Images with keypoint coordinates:
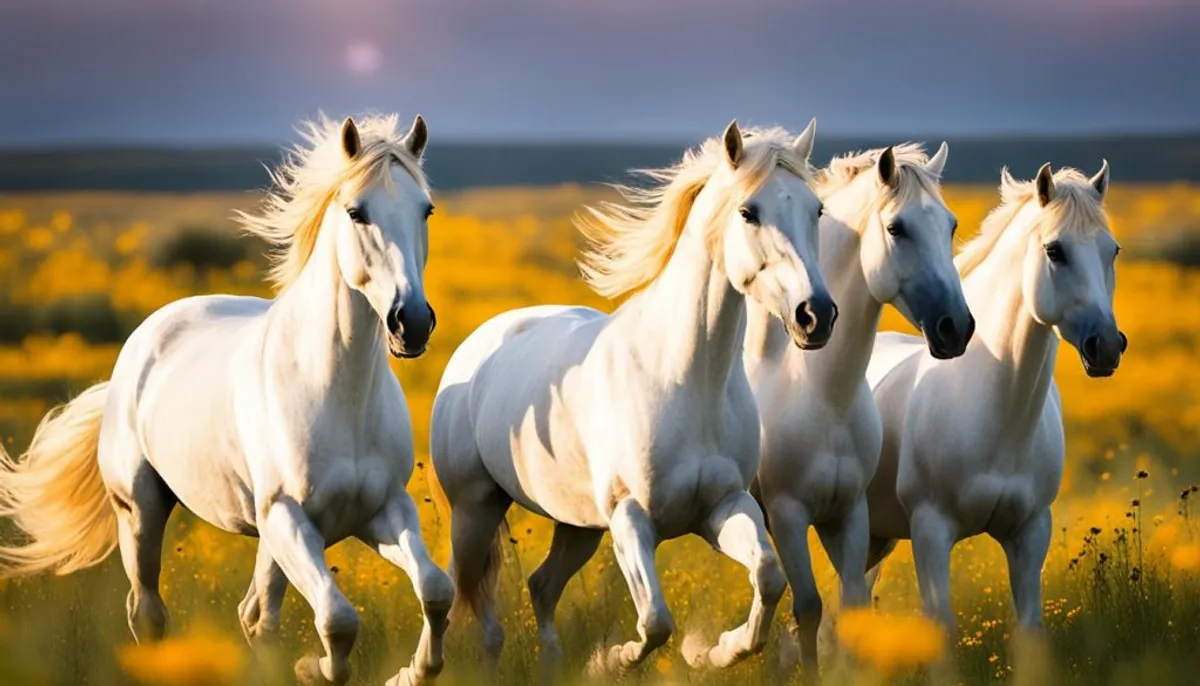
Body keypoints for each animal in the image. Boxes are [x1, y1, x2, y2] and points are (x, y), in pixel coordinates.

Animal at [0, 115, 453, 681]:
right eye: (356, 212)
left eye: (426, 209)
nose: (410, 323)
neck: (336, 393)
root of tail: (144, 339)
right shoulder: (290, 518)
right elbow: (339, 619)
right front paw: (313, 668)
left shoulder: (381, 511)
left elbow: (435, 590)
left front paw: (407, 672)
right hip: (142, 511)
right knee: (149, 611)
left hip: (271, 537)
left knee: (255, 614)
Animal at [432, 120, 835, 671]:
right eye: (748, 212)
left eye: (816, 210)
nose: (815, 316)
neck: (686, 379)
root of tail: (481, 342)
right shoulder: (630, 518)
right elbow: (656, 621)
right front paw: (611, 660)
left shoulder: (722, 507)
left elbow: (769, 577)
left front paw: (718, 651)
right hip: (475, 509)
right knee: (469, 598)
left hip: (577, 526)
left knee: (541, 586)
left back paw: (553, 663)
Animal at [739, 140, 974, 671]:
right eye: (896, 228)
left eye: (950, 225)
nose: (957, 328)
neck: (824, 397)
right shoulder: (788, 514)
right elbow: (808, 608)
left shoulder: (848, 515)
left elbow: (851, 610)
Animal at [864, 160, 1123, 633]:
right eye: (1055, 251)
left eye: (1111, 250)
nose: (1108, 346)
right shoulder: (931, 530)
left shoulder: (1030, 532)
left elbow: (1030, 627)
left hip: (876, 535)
---
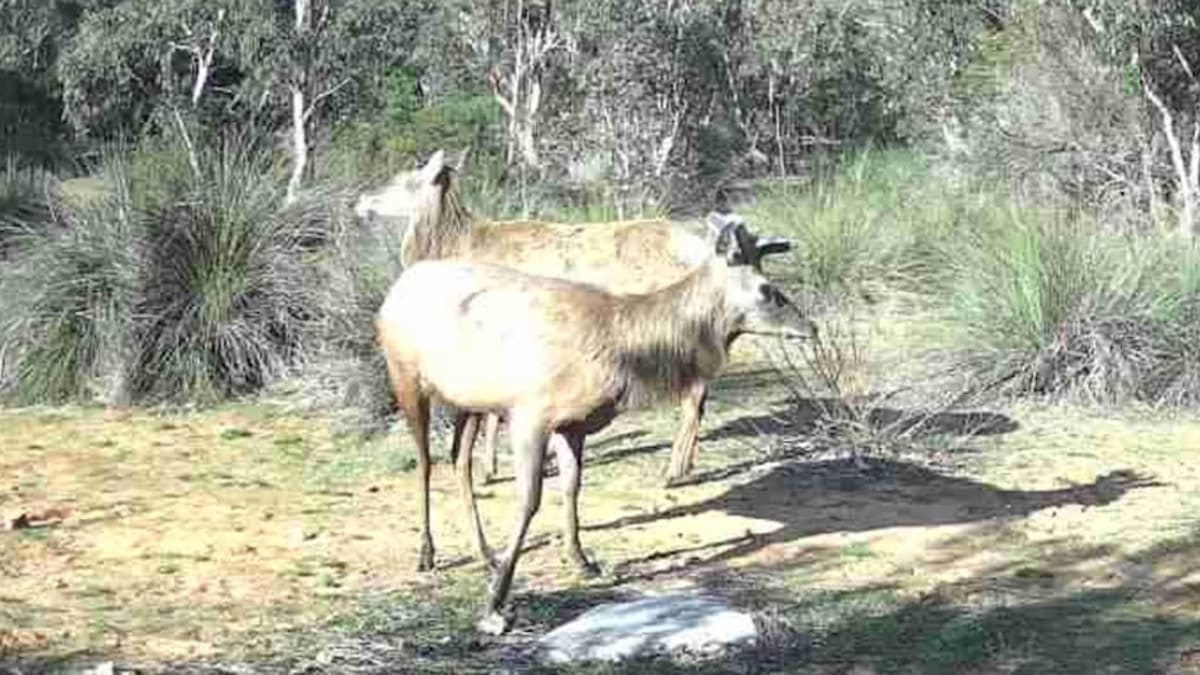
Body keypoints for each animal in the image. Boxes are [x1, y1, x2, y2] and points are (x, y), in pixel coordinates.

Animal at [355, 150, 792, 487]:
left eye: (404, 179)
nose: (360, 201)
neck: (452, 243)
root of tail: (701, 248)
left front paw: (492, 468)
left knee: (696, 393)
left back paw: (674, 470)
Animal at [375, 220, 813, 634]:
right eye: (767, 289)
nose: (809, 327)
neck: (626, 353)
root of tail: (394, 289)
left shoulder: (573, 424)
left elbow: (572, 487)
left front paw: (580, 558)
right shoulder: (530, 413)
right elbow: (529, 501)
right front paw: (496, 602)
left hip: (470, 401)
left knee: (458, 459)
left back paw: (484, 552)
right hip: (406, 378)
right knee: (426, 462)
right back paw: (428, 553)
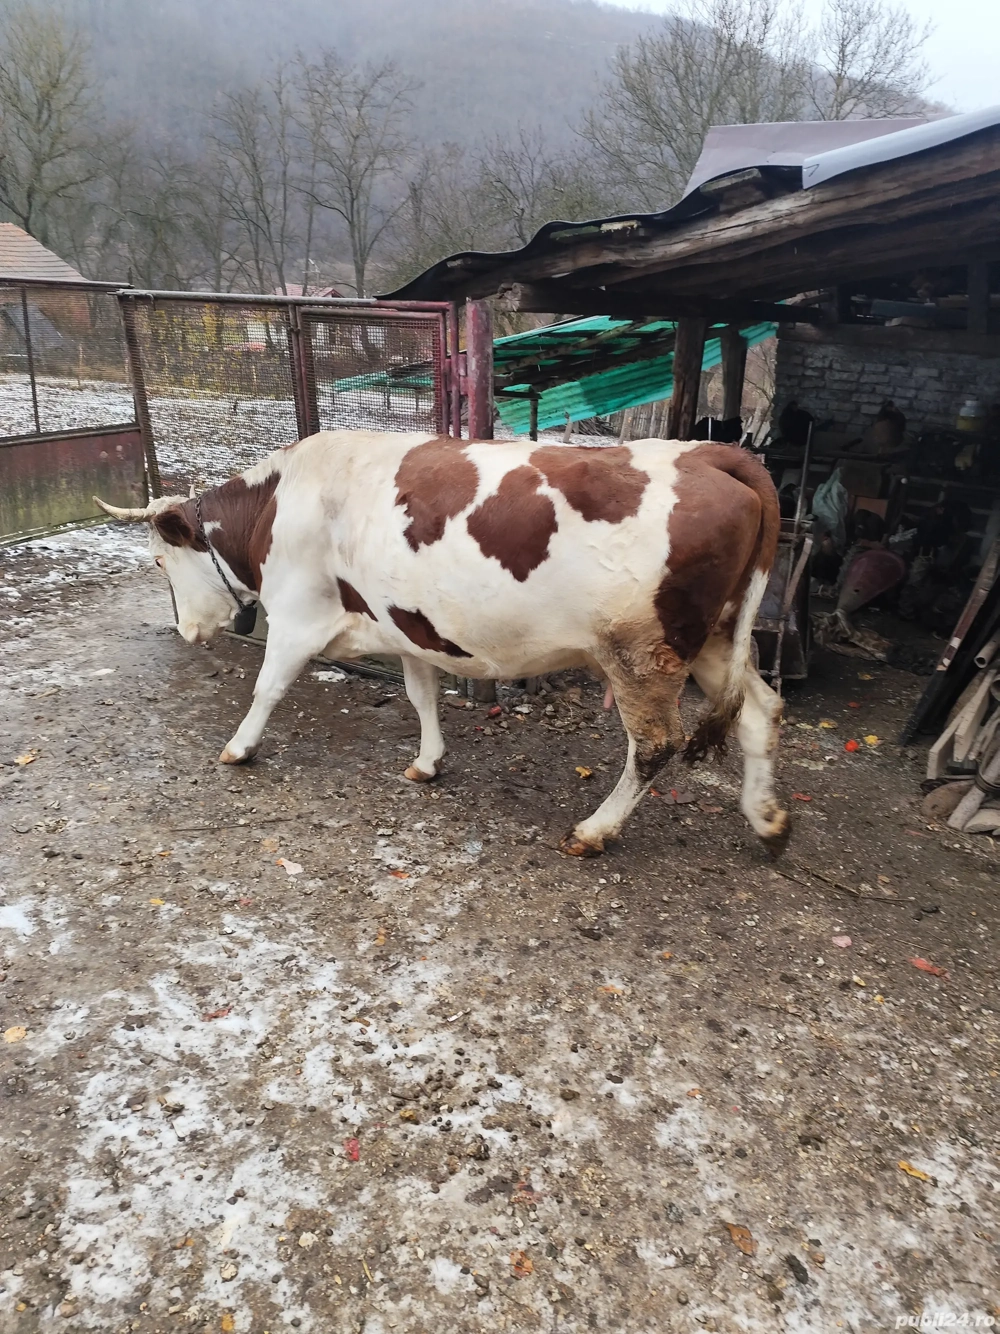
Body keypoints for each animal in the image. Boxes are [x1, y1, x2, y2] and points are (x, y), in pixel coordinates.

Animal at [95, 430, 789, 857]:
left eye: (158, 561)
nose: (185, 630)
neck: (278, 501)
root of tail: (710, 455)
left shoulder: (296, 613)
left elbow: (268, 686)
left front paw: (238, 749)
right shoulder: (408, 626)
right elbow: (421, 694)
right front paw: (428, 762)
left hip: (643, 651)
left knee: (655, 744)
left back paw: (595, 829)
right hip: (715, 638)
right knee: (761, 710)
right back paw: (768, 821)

Work to be completed.
In the entries above, the lines between the one holding "right shoulder: (290, 518)" and the one holding "left hip: (876, 535)", inclusive, are to be printed exactly as written, and those alone.

Answer space.
right shoulder: (290, 518)
right elbow: (339, 619)
right front paw: (313, 668)
left shoulder: (381, 511)
left elbow: (435, 590)
left front paw: (407, 672)
right hip: (142, 511)
right knee: (149, 611)
left hip: (271, 537)
left knee: (255, 614)
Animal at [432, 120, 835, 671]:
right eye: (748, 212)
left eye: (816, 210)
nose: (815, 316)
neck: (686, 379)
root of tail: (481, 342)
right shoulder: (630, 518)
right elbow: (656, 621)
right front paw: (611, 660)
left shoulder: (722, 507)
left elbow: (769, 577)
left front paw: (718, 651)
right hip: (475, 509)
right knee: (469, 598)
left hip: (577, 526)
left knee: (541, 586)
left back paw: (553, 663)
Animal at [739, 140, 974, 671]:
right eye: (896, 228)
left eye: (950, 225)
nose: (957, 328)
neck: (824, 397)
right shoulder: (788, 514)
right elbow: (808, 608)
left shoulder: (848, 515)
left elbow: (851, 610)
Animal at [864, 160, 1123, 633]:
right eye: (1055, 251)
left eye: (1111, 250)
nose: (1108, 346)
right shoulder: (931, 530)
left shoulder: (1030, 532)
left elbow: (1030, 627)
left hip: (876, 535)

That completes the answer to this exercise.